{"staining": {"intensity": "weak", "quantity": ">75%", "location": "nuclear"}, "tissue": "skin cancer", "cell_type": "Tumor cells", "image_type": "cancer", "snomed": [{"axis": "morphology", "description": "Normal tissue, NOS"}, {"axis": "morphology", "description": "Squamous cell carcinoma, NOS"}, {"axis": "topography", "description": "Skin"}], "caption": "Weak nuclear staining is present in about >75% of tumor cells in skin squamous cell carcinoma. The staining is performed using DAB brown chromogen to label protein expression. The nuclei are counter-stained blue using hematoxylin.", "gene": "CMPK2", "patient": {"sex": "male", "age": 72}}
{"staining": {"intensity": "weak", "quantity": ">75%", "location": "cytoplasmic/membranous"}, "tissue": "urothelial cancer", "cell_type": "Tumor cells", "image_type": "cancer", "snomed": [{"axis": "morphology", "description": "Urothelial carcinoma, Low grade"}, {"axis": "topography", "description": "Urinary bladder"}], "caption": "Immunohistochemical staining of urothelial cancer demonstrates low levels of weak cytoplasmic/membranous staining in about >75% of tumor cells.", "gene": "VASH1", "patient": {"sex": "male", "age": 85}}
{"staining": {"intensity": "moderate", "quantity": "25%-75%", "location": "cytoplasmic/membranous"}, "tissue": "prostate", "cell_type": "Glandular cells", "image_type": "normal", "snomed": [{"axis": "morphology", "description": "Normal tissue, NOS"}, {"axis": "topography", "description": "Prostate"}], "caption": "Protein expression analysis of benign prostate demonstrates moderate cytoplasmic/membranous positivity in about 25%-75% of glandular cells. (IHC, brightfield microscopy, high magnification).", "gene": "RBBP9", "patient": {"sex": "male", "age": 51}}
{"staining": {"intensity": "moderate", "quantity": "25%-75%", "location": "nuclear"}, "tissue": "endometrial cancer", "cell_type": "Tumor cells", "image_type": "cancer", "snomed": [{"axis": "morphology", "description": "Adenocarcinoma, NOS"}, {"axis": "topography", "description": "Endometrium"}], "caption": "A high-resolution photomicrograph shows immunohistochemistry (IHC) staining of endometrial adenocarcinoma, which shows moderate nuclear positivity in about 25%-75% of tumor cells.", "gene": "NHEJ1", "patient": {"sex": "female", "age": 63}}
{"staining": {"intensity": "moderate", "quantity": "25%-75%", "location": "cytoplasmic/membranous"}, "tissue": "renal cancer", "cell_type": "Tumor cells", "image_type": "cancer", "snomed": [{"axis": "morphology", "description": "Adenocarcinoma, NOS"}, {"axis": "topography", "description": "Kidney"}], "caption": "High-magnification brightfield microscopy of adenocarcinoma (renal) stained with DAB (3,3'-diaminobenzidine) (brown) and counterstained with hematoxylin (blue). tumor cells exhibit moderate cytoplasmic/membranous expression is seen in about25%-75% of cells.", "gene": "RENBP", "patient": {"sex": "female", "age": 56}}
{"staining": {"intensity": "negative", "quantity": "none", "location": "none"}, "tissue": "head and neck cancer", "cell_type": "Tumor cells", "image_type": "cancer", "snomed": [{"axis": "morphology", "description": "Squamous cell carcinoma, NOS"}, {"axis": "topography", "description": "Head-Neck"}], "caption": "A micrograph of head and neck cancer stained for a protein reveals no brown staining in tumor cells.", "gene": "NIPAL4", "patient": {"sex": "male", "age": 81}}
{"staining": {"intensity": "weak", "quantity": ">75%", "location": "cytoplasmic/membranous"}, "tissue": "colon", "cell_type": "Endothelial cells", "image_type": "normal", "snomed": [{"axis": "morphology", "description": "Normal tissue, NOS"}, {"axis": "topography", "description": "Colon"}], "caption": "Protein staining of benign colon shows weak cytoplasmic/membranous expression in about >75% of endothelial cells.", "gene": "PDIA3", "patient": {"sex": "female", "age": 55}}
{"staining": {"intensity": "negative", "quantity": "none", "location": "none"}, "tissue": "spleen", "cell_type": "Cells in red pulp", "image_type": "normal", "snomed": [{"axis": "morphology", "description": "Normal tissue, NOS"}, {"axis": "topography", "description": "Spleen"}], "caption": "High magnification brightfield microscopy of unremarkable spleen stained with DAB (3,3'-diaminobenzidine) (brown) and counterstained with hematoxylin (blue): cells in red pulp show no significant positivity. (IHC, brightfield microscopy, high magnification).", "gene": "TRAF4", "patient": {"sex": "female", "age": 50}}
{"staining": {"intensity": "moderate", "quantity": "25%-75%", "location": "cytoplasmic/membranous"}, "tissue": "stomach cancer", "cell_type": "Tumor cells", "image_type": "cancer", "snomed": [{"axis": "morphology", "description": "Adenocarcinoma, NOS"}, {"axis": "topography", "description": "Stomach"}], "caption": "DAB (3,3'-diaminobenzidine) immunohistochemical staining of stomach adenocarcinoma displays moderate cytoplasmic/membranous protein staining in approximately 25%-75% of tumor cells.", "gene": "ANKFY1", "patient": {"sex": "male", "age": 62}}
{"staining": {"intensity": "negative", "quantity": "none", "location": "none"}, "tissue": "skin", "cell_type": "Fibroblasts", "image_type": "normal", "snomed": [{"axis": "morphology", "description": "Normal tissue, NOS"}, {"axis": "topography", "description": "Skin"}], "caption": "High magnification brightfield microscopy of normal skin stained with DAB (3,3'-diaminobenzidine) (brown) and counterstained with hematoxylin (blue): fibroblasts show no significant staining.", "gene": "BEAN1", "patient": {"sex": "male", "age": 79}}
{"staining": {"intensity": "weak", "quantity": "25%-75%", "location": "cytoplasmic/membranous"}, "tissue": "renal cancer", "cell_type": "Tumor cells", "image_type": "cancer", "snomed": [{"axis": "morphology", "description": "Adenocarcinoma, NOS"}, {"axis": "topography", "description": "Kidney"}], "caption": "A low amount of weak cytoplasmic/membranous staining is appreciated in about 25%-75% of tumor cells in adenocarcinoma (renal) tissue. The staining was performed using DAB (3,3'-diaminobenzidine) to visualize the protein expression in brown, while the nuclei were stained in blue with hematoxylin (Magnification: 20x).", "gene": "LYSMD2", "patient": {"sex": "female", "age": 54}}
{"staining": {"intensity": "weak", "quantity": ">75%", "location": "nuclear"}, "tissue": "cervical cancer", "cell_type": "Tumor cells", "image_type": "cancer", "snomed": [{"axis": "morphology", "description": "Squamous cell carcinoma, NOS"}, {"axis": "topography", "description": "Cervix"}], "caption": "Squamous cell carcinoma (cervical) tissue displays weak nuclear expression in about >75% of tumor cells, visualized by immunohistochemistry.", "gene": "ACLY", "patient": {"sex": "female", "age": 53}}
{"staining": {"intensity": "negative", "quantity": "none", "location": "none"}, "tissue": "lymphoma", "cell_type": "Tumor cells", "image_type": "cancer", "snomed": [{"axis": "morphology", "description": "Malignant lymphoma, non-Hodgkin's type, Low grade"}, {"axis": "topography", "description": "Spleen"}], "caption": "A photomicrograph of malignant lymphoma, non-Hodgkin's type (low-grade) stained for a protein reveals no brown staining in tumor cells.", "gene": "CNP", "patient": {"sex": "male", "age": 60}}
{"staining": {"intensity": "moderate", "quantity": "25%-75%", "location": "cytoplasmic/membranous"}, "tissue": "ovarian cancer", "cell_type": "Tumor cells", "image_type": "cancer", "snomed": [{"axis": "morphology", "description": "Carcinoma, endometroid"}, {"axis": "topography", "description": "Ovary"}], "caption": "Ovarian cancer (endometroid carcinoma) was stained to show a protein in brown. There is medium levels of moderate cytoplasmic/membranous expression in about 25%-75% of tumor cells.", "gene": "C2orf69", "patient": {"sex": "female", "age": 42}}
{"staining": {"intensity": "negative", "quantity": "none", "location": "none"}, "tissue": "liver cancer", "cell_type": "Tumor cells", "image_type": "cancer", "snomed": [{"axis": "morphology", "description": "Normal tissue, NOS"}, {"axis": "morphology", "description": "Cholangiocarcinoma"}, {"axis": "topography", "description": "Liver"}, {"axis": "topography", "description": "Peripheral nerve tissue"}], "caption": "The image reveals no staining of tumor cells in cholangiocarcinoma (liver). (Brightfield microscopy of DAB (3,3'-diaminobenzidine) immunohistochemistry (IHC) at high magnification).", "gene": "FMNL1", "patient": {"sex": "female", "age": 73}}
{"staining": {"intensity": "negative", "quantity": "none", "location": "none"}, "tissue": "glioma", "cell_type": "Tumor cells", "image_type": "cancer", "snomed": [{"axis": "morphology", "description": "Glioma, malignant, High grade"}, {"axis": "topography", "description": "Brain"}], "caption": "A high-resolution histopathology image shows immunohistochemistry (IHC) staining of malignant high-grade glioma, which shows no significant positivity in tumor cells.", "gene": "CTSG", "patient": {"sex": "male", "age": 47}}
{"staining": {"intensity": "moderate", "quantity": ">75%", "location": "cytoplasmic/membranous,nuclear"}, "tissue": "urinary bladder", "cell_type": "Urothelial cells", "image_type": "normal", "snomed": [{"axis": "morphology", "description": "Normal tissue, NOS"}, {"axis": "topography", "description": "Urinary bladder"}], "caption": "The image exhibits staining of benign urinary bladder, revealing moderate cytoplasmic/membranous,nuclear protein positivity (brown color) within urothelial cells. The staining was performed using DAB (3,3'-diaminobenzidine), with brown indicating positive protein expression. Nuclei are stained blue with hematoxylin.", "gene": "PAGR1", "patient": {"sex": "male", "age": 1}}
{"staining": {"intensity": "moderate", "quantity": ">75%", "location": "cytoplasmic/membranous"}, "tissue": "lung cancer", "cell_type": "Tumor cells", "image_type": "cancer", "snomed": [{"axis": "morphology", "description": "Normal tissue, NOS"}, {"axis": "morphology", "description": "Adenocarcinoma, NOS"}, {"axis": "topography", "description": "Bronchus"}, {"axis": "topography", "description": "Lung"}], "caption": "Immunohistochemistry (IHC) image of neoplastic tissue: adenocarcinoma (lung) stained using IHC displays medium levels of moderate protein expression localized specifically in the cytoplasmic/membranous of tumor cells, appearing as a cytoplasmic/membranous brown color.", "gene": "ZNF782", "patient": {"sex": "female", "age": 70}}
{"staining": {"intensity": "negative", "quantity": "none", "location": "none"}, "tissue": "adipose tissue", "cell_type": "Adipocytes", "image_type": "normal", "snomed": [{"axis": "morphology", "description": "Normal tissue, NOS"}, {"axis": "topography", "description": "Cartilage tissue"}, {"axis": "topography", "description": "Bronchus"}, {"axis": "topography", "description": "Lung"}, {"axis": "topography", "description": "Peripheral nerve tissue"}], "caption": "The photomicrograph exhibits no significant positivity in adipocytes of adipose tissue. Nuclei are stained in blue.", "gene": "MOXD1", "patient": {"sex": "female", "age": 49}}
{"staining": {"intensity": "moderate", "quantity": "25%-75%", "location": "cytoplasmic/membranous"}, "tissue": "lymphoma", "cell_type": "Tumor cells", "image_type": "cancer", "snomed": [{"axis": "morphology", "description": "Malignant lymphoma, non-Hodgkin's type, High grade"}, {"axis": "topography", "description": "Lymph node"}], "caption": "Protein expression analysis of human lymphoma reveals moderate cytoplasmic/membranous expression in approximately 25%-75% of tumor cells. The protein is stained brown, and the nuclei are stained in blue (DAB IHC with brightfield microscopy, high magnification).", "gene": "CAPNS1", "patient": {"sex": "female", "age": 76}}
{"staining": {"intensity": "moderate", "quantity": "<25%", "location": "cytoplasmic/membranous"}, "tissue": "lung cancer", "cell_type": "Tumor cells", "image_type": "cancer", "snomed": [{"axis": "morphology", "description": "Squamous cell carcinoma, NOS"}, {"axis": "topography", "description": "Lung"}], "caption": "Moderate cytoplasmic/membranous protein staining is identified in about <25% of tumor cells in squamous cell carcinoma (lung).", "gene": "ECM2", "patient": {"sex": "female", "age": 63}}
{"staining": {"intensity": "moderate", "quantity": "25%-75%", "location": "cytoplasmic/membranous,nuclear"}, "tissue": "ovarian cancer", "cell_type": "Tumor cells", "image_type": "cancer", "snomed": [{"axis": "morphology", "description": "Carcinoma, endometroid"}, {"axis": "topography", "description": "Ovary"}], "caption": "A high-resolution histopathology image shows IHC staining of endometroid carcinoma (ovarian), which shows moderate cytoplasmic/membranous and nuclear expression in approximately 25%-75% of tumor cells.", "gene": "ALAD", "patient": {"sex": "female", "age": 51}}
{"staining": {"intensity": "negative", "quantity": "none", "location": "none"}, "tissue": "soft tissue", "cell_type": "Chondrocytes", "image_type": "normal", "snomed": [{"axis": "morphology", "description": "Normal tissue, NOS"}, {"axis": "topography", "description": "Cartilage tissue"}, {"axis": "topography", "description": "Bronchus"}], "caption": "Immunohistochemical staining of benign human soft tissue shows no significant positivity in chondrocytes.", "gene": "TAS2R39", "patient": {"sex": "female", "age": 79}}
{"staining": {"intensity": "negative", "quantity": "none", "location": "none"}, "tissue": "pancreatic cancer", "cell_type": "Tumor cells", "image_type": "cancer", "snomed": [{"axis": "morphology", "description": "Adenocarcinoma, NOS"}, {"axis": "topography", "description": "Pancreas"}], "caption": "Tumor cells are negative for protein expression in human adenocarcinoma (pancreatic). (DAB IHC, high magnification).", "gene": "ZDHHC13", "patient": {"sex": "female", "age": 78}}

********

▸ YOUR INSTRUCTIONS:
From the records above, pull every line that has the string "medium" and copy it.

▸ THE ANSWER:
{"staining": {"intensity": "moderate", "quantity": "25%-75%", "location": "cytoplasmic/membranous"}, "tissue": "ovarian cancer", "cell_type": "Tumor cells", "image_type": "cancer", "snomed": [{"axis": "morphology", "description": "Carcinoma, endometroid"}, {"axis": "topography", "description": "Ovary"}], "caption": "Ovarian cancer (endometroid carcinoma) was stained to show a protein in brown. There is medium levels of moderate cytoplasmic/membranous expression in about 25%-75% of tumor cells.", "gene": "C2orf69", "patient": {"sex": "female", "age": 42}}
{"staining": {"intensity": "moderate", "quantity": ">75%", "location": "cytoplasmic/membranous"}, "tissue": "lung cancer", "cell_type": "Tumor cells", "image_type": "cancer", "snomed": [{"axis": "morphology", "description": "Normal tissue, NOS"}, {"axis": "morphology", "description": "Adenocarcinoma, NOS"}, {"axis": "topography", "description": "Bronchus"}, {"axis": "topography", "description": "Lung"}], "caption": "Immunohistochemistry (IHC) image of neoplastic tissue: adenocarcinoma (lung) stained using IHC displays medium levels of moderate protein expression localized specifically in the cytoplasmic/membranous of tumor cells, appearing as a cytoplasmic/membranous brown color.", "gene": "ZNF782", "patient": {"sex": "female", "age": 70}}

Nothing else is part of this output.